Non-linear heat equation on the Hyperbolic space: Global existence and finite-time Blow-up

Abstract

We consider the following Cauchy problem for the semi linear heat equation on the hyperbolic space : \begin{align} \left\{\begin{array}{ll}\partial_{t}u=\Delta_{\mathbb{H}^{n}} u+ f(u, t) & \hbox{ in }~ \mathbb{H}^{n}\times (0, T), \\\quad u =u_{0} & \hbox{ in }~ \mathbb{H}^{n}\times \{0\}.\end{array}\right.\tag{0.1}\end{align}We study Fujita phenomena for the non-negative initial data $u_0$ belonging to $C(\mathbb{H}^{n}) \cap L^{\infty}(\mathbb{H}^{n})$ and for different choices of $f$ of the form $f(u,t) = h(t)g(u).$ It is well-known that for power nonlinearities in $u,$ the power weight $h(t) = t^q$ is sub-critical in the sense that non-negative global solutions exist for small initial data.

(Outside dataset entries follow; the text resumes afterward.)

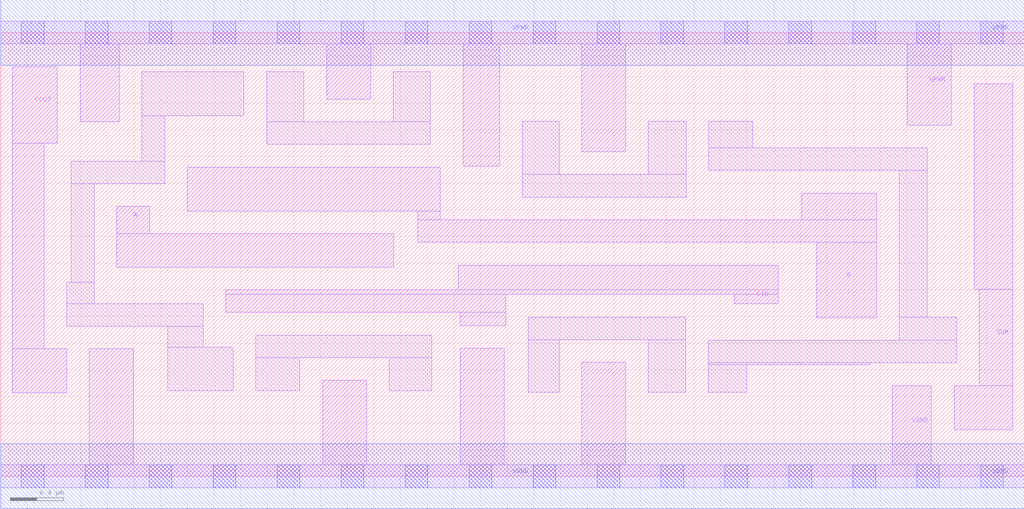
<source format=lef>
# Copyright 2020 The SkyWater PDK Authors
#
# Licensed under the Apache License, Version 2.0 (the "License");
# you may not use this file except in compliance with the License.
# You may obtain a copy of the License at
#
#     https://www.apache.org/licenses/LICENSE-2.0
#
# Unless required by applicable law or agreed to in writing, software
# distributed under the License is distributed on an "AS IS" BASIS,
# WITHOUT WARRANTIES OR CONDITIONS OF ANY KIND, either express or implied.
# See the License for the specific language governing permissions and
# limitations under the License.
#
# SPDX-License-Identifier: Apache-2.0

VERSION 5.7 ;
  NAMESCASESENSITIVE ON ;
  NOWIREEXTENSIONATPIN ON ;
  DIVIDERCHAR "/" ;
  BUSBITCHARS "[]" ;
UNITS
  DATABASE MICRONS 200 ;
END UNITS
MACRO sky130_fd_sc_lp__fa_0
  CLASS CORE ;
  SOURCE USER ;
  FOREIGN sky130_fd_sc_lp__fa_0 ;
  ORIGIN  0.000000  0.000000 ;
  SIZE  7.680000 BY  3.330000 ;
  SYMMETRY X Y R90 ;
  SITE unit ;
  PIN A
    ANTENNAGATEAREA  0.504000 ;
    DIRECTION INPUT ;
    USE SIGNAL ;
    PORT
      LAYER li1 ;
        RECT 0.870000 1.570000 2.950000 1.820000 ;
        RECT 0.870000 1.820000 1.120000 2.025000 ;
    END
  END A
  PIN B
    ANTENNAGATEAREA  0.504000 ;
    DIRECTION INPUT ;
    USE SIGNAL ;
    PORT
      LAYER li1 ;
        RECT 1.400000 1.990000 3.300000 2.320000 ;
        RECT 3.130000 1.755000 6.575000 1.925000 ;
        RECT 3.130000 1.925000 3.300000 1.990000 ;
        RECT 6.010000 1.925000 6.575000 2.125000 ;
        RECT 6.125000 1.190000 6.575000 1.755000 ;
    END
  END B
  PIN CIN
    ANTENNAGATEAREA  0.378000 ;
    DIRECTION INPUT ;
    USE SIGNAL ;
    PORT
      LAYER li1 ;
        RECT 1.690000 1.230000 3.790000 1.365000 ;
        RECT 1.690000 1.365000 5.835000 1.400000 ;
        RECT 3.435000 1.400000 5.835000 1.585000 ;
        RECT 3.450000 1.130000 3.790000 1.230000 ;
        RECT 5.505000 1.295000 5.835000 1.365000 ;
    END
  END CIN
  PIN COUT
    ANTENNADIFFAREA  0.280900 ;
    DIRECTION OUTPUT ;
    USE SIGNAL ;
    PORT
      LAYER li1 ;
        RECT 0.085000 0.625000 0.495000 0.955000 ;
        RECT 0.085000 0.955000 0.325000 2.500000 ;
        RECT 0.085000 2.500000 0.425000 3.075000 ;
    END
  END COUT
  PIN SUM
    ANTENNADIFFAREA  0.280900 ;
    DIRECTION OUTPUT ;
    USE SIGNAL ;
    PORT
      LAYER li1 ;
        RECT 7.155000 0.350000 7.595000 0.680000 ;
        RECT 7.305000 1.405000 7.595000 2.945000 ;
        RECT 7.345000 0.680000 7.595000 1.405000 ;
    END
  END SUM
  PIN VGND
    DIRECTION INOUT ;
    USE GROUND ;
    PORT
      LAYER li1 ;
        RECT 0.000000 -0.085000 7.680000 0.085000 ;
        RECT 0.665000  0.085000 0.995000 0.955000 ;
        RECT 2.415000  0.085000 2.745000 0.720000 ;
        RECT 3.450000  0.085000 3.780000 0.960000 ;
        RECT 4.360000  0.085000 4.690000 0.855000 ;
        RECT 6.690000  0.085000 6.985000 0.680000 ;
      LAYER mcon ;
        RECT 0.155000 -0.085000 0.325000 0.085000 ;
        RECT 0.635000 -0.085000 0.805000 0.085000 ;
        RECT 1.115000 -0.085000 1.285000 0.085000 ;
        RECT 1.595000 -0.085000 1.765000 0.085000 ;
        RECT 2.075000 -0.085000 2.245000 0.085000 ;
        RECT 2.555000 -0.085000 2.725000 0.085000 ;
        RECT 3.035000 -0.085000 3.205000 0.085000 ;
        RECT 3.515000 -0.085000 3.685000 0.085000 ;
        RECT 3.995000 -0.085000 4.165000 0.085000 ;
        RECT 4.475000 -0.085000 4.645000 0.085000 ;
        RECT 4.955000 -0.085000 5.125000 0.085000 ;
        RECT 5.435000 -0.085000 5.605000 0.085000 ;
        RECT 5.915000 -0.085000 6.085000 0.085000 ;
        RECT 6.395000 -0.085000 6.565000 0.085000 ;
        RECT 6.875000 -0.085000 7.045000 0.085000 ;
        RECT 7.355000 -0.085000 7.525000 0.085000 ;
      LAYER met1 ;
        RECT 0.000000 -0.245000 7.680000 0.245000 ;
    END
  END VGND
  PIN VPWR
    DIRECTION INOUT ;
    USE POWER ;
    PORT
      LAYER li1 ;
        RECT 0.000000 3.245000 7.680000 3.415000 ;
        RECT 0.595000 2.660000 0.890000 3.245000 ;
        RECT 2.445000 2.830000 2.775000 3.245000 ;
        RECT 3.470000 2.325000 3.745000 3.245000 ;
        RECT 4.360000 2.435000 4.690000 3.245000 ;
        RECT 6.805000 2.635000 7.135000 3.245000 ;
      LAYER mcon ;
        RECT 0.155000 3.245000 0.325000 3.415000 ;
        RECT 0.635000 3.245000 0.805000 3.415000 ;
        RECT 1.115000 3.245000 1.285000 3.415000 ;
        RECT 1.595000 3.245000 1.765000 3.415000 ;
        RECT 2.075000 3.245000 2.245000 3.415000 ;
        RECT 2.555000 3.245000 2.725000 3.415000 ;
        RECT 3.035000 3.245000 3.205000 3.415000 ;
        RECT 3.515000 3.245000 3.685000 3.415000 ;
        RECT 3.995000 3.245000 4.165000 3.415000 ;
        RECT 4.475000 3.245000 4.645000 3.415000 ;
        RECT 4.955000 3.245000 5.125000 3.415000 ;
        RECT 5.435000 3.245000 5.605000 3.415000 ;
        RECT 5.915000 3.245000 6.085000 3.415000 ;
        RECT 6.395000 3.245000 6.565000 3.415000 ;
        RECT 6.875000 3.245000 7.045000 3.415000 ;
        RECT 7.355000 3.245000 7.525000 3.415000 ;
      LAYER met1 ;
        RECT 0.000000 3.085000 7.680000 3.575000 ;
    END
  END VPWR
  OBS
    LAYER li1 ;
      RECT 0.495000 1.125000 1.520000 1.295000 ;
      RECT 0.495000 1.295000 0.700000 1.455000 ;
      RECT 0.530000 1.455000 0.700000 2.195000 ;
      RECT 0.530000 2.195000 1.230000 2.365000 ;
      RECT 1.060000 2.365000 1.230000 2.705000 ;
      RECT 1.060000 2.705000 1.825000 3.035000 ;
      RECT 1.255000 0.640000 1.745000 0.970000 ;
      RECT 1.255000 0.970000 1.520000 1.125000 ;
      RECT 1.915000 0.640000 2.245000 0.890000 ;
      RECT 1.915000 0.890000 3.235000 1.060000 ;
      RECT 1.995000 2.490000 3.225000 2.660000 ;
      RECT 1.995000 2.660000 2.275000 3.035000 ;
      RECT 2.915000 0.640000 3.235000 0.890000 ;
      RECT 2.945000 2.660000 3.225000 3.035000 ;
      RECT 3.915000 2.095000 5.145000 2.265000 ;
      RECT 3.915000 2.265000 4.190000 2.665000 ;
      RECT 3.960000 0.630000 4.190000 1.025000 ;
      RECT 3.960000 1.025000 5.140000 1.195000 ;
      RECT 4.860000 0.630000 5.140000 1.025000 ;
      RECT 4.860000 2.265000 5.145000 2.665000 ;
      RECT 5.310000 0.630000 5.600000 0.835000 ;
      RECT 5.310000 0.835000 6.520000 0.850000 ;
      RECT 5.310000 0.850000 7.175000 1.020000 ;
      RECT 5.315000 2.295000 6.955000 2.465000 ;
      RECT 5.315000 2.465000 5.645000 2.665000 ;
      RECT 6.745000 1.020000 7.175000 1.195000 ;
      RECT 6.745000 1.195000 6.955000 2.295000 ;
  END
END sky130_fd_sc_lp__fa_0

</source>
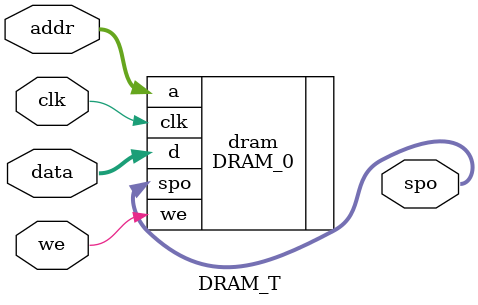
<source format=sv>
`timescale 1ns / 1ps


module DRAM_T(
    input clk, we,
    input [31:0] data,
    input [9:0] addr,
    output reg [31:0] spo
    );
    DRAM_0 dram(
        .clk(clk),
        .d(data),
        .a(addr),
        .spo(spo),
        .we(we)
    );

endmodule

</source>
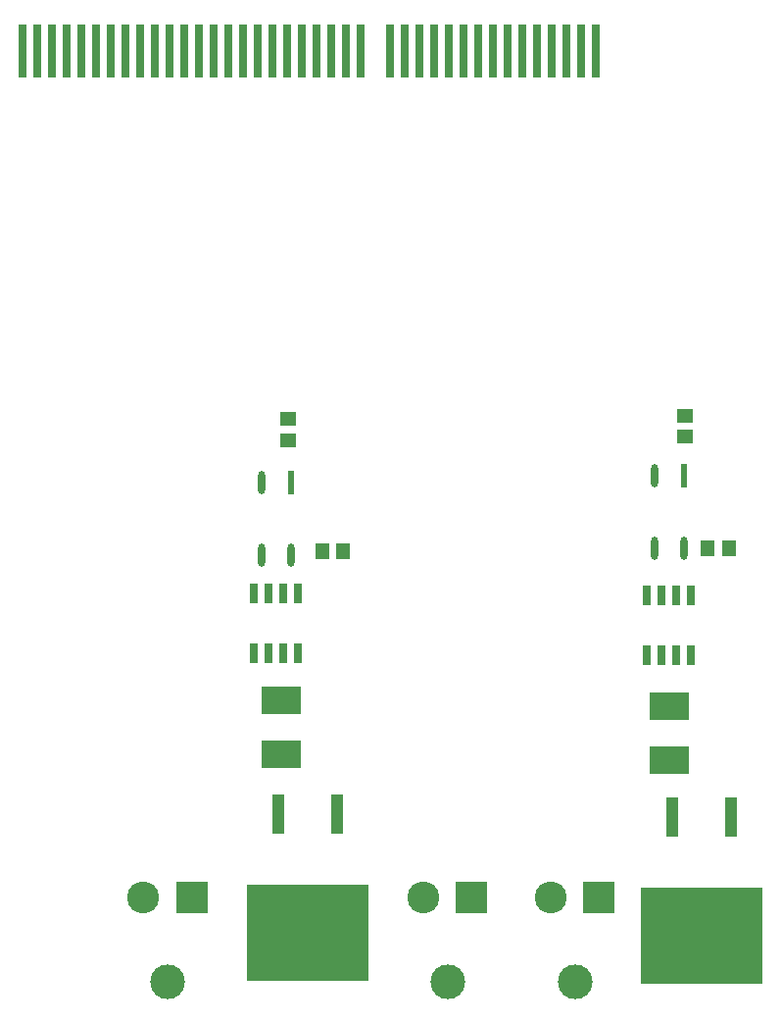
<source format=gbr>
%TF.GenerationSoftware,Altium Limited,Altium Designer,22.11.1 (43)*%
G04 Layer_Color=255*
%FSLAX45Y45*%
%MOMM*%
%TF.SameCoordinates,F2FF868D-8EDF-4B6E-A412-4C3DA5591A8F*%
%TF.FilePolarity,Positive*%
%TF.FileFunction,Pads,Top*%
%TF.Part,Single*%
G01*
G75*
%TA.AperFunction,SMDPad,CuDef*%
%ADD10R,1.01600X3.50400*%
%ADD11R,10.49000X8.38000*%
%ADD12R,0.61213X2.00303*%
G04:AMPARAMS|DCode=13|XSize=2.00303mm|YSize=0.61213mm|CornerRadius=0.30606mm|HoleSize=0mm|Usage=FLASHONLY|Rotation=270.000|XOffset=0mm|YOffset=0mm|HoleType=Round|Shape=RoundedRectangle|*
%AMROUNDEDRECTD13*
21,1,2.00303,0.00000,0,0,270.0*
21,1,1.39090,0.61213,0,0,270.0*
1,1,0.61213,0.00000,-0.69545*
1,1,0.61213,0.00000,0.69545*
1,1,0.61213,0.00000,0.69545*
1,1,0.61213,0.00000,-0.69545*
%
%ADD13ROUNDEDRECTD13*%
G04:AMPARAMS|DCode=14|XSize=1.76mm|YSize=0.6mm|CornerRadius=0.075mm|HoleSize=0mm|Usage=FLASHONLY|Rotation=270.000|XOffset=0mm|YOffset=0mm|HoleType=Round|Shape=RoundedRectangle|*
%AMROUNDEDRECTD14*
21,1,1.76000,0.45000,0,0,270.0*
21,1,1.61000,0.60000,0,0,270.0*
1,1,0.15000,-0.22500,-0.80500*
1,1,0.15000,-0.22500,0.80500*
1,1,0.15000,0.22500,0.80500*
1,1,0.15000,0.22500,-0.80500*
%
%ADD14ROUNDEDRECTD14*%
%ADD15R,1.20000X1.40000*%
%ADD16R,3.35000X2.45000*%
%ADD17R,1.40000X1.20000*%
%ADD18R,0.66000X4.57200*%
%TA.AperFunction,ComponentPad*%
%ADD23C,3.00000*%
%ADD24R,2.75000X2.75000*%
%ADD25C,2.75000*%
D10*
X5040000Y3170000D02*
D03*
X4532000D02*
D03*
X8440000Y3150000D02*
D03*
X7932000D02*
D03*
D11*
X4786000Y2145000D02*
D03*
X8186000Y2125000D02*
D03*
D12*
X4637000Y6035004D02*
D03*
X8035500Y6095005D02*
D03*
D13*
X4383000Y6035004D02*
D03*
Y5404996D02*
D03*
X4637000D02*
D03*
X7781500Y6095005D02*
D03*
Y5464996D02*
D03*
X8035500D02*
D03*
D14*
X8094000Y4540000D02*
D03*
X7967000D02*
D03*
X7840000D02*
D03*
X7713000D02*
D03*
Y5056000D02*
D03*
X7840000D02*
D03*
X7967000D02*
D03*
X8094000D02*
D03*
X4700500Y4560000D02*
D03*
X4573500D02*
D03*
X4446500D02*
D03*
X4319500D02*
D03*
Y5076000D02*
D03*
X4446500D02*
D03*
X4573500D02*
D03*
X4700500D02*
D03*
D15*
X8240000Y5470000D02*
D03*
X8420000D02*
D03*
X5090000Y5440000D02*
D03*
X4910000D02*
D03*
D16*
X7910000Y4105000D02*
D03*
Y3635000D02*
D03*
X4550000Y4155000D02*
D03*
Y3685000D02*
D03*
D17*
X8040000Y6430000D02*
D03*
Y6610000D02*
D03*
X4610000Y6400000D02*
D03*
Y6580000D02*
D03*
D18*
X2317650Y9760000D02*
D03*
X2444650D02*
D03*
X2571650D02*
D03*
X2698650D02*
D03*
X2825650D02*
D03*
X2952650D02*
D03*
X3079650D02*
D03*
X3206650D02*
D03*
X3333650D02*
D03*
X3460650D02*
D03*
X3587650D02*
D03*
X3714650D02*
D03*
X3841650D02*
D03*
X3968650D02*
D03*
X4095650D02*
D03*
X4222650D02*
D03*
X4349650D02*
D03*
X4476650D02*
D03*
X4603650D02*
D03*
X4730650D02*
D03*
X4857650D02*
D03*
X4984650D02*
D03*
X5111650D02*
D03*
X5238650D02*
D03*
X5492650D02*
D03*
X5619650D02*
D03*
X5746650D02*
D03*
X5873650D02*
D03*
X6000650D02*
D03*
X6127650D02*
D03*
X6254650D02*
D03*
X6381650D02*
D03*
X6508650D02*
D03*
X6635650D02*
D03*
X6762650D02*
D03*
X6889650D02*
D03*
X7016650D02*
D03*
X7143650D02*
D03*
X7270650D02*
D03*
D23*
X5990000Y1720000D02*
D03*
X3570000D02*
D03*
X7090000D02*
D03*
D24*
X6200000Y2450000D02*
D03*
X3780000D02*
D03*
X7300000D02*
D03*
D25*
X5780000D02*
D03*
X3360000D02*
D03*
X6880000D02*
D03*
%TF.MD5,96eee265637c548a6b3370626217057a*%
M02*

</source>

On the other hand, (0.1) exhibitsFujita phenomena for the exponential weight $h(t) = e^{\mu t},$ i.e.,there exists a critical exponent $\mu^*$ such that if $\mu > \mu^*$, then all non-negative solutions blow-up in finite time and if $\mu \leq \mu^*$, there exists non-negative global solutions for small initial data. One of the main objectives of this article is to find an appropriate nonlinearity in $u$ so that(0.1)with the power weight $h(t) = t^q$ does exhibit Fujita phenomena. In the remaining part of this article, we study Fujita phenomena for exponential nonlinearity in $u.$ We further generalize some of these results to Cartan-Hadamard manifolds.